◆ Document extract ◆
────────────────

Equity markets didn’t seem to like what the Fed had to say last Wednesday judging by the reaction of the stock market in the ensuing sessions. 10-year Treasury yields rose sharply. Since they are a measure of long-term inflation expectations, the Fed’s course toward a soft landing with moderating inflation either didn’t sit well or wasn’t believable. Either way, it was the worst week for stocks since March.
Just to summarize the message, the Fed said that its glidepath towards lower inflation consists of higher interest rates for a longer period of time. In reality, the message has been fairly consistent for some period of time. But markets didn’t buy in. According to Fed Fund futures, certainly a measure of the market’s expectations, investors had expected to see a series of rate cuts next year starting in late spring. According to the dot plots of FOMC participants on Wednesday, maybe one rate cut should be expected in 2024.
As noted many times, any predictions by the Fed or others more than 90-days out should be considered suspect. We can all speculate about the future, and indeed, markets constantly reflect the consensus of expectations. But they are wrong far more often than they are right. Thus, the name of the game is to bet directionally. Are expectations too draconian or too optimistic? Answer that question and it will define the near-term direction of markets.
The Fed is clearly betting the odds of a soft landing are increasing. If the FOMC members believed a recession was likely, they would have figured on more future rate cuts sooner. There are lots of reasons to support their view. GDP is still growing. There is no sign today of imminent recession. Immigration is spiking, part legal and part not so legal. Staying away from what constitutes the right immigration policy, the facts say 1 million new immigrants entered last year with a corresponding spike in the work force. Just last week, the Biden administration asked for 470,000 work permits for Venezuelan immigrants. If the U.S. is going to open the floodgates and let millions in, does it make sense to prevent them from working? The alternatives are welfare and crime. New immigrants are not going to design semiconductors; they will wash dishes and mow lawns. But they are additive to GDP growth. Again, not judging whether this is good or bad policy, it is positive for economic activity and enhances the chance for a soft landing.

────────────────

◆ Information ◆
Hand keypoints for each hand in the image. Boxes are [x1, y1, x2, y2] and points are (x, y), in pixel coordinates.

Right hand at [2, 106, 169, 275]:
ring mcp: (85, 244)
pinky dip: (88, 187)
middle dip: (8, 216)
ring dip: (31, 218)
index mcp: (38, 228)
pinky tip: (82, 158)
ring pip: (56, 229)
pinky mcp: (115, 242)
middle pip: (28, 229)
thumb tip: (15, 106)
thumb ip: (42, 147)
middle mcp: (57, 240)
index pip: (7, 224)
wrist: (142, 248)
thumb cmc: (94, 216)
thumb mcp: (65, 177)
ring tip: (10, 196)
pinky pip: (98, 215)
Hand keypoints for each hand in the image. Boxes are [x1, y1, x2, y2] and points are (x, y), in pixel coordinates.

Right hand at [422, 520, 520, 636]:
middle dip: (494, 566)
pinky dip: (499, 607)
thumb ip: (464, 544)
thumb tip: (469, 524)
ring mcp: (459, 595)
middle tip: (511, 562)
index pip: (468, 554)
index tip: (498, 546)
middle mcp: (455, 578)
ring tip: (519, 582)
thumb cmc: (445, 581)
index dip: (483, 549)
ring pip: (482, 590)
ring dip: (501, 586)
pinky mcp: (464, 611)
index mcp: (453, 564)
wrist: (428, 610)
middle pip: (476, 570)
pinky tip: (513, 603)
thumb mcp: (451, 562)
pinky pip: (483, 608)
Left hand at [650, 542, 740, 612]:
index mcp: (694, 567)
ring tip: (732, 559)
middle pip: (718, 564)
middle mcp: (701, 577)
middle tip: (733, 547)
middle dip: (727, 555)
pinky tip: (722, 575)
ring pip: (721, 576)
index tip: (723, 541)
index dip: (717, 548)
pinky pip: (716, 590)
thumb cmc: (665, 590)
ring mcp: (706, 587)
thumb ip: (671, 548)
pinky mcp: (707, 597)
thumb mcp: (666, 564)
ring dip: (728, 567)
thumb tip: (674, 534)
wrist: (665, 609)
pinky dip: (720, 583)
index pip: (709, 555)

────────────────

◆ Problems and tasks ◆
[A] Please return everything in the Fed commentary from "As noted many" down to "direction of markets.".
[B] For each statement, say yes or no to whether it agrees with the Fed commentary, and quote the words of the text that decide it. (i) 10-year Treasury yields fell sharply after the Fed spoke. (ii) The FOMC dot plots pointed to maybe one rate cut in 2024. (iii) About 1 million new immigrants entered last year.
The rows come from another source.

◆ Numbered answers ◆
[A]
As noted many times, any predictions by the Fed or others more than 90-days out should be considered suspect. We can all speculate about the future, and indeed, markets constantly reflect the consensus of expectations. But they are wrong far more often than they are right. Thus, the name of the game is to bet directionally. Are expectations too draconian or too optimistic? Answer that question and it will define the near-term direction of markets.

[B]
(i) No: "10-year Treasury yields rose sharply."
(ii) Yes: "According to the dot plots of FOMC participants on Wednesday, maybe one rate cut should be expected in 2024."
(iii) Yes: "the facts say 1 million new immigrants entered last year with a corresponding spike in the work force."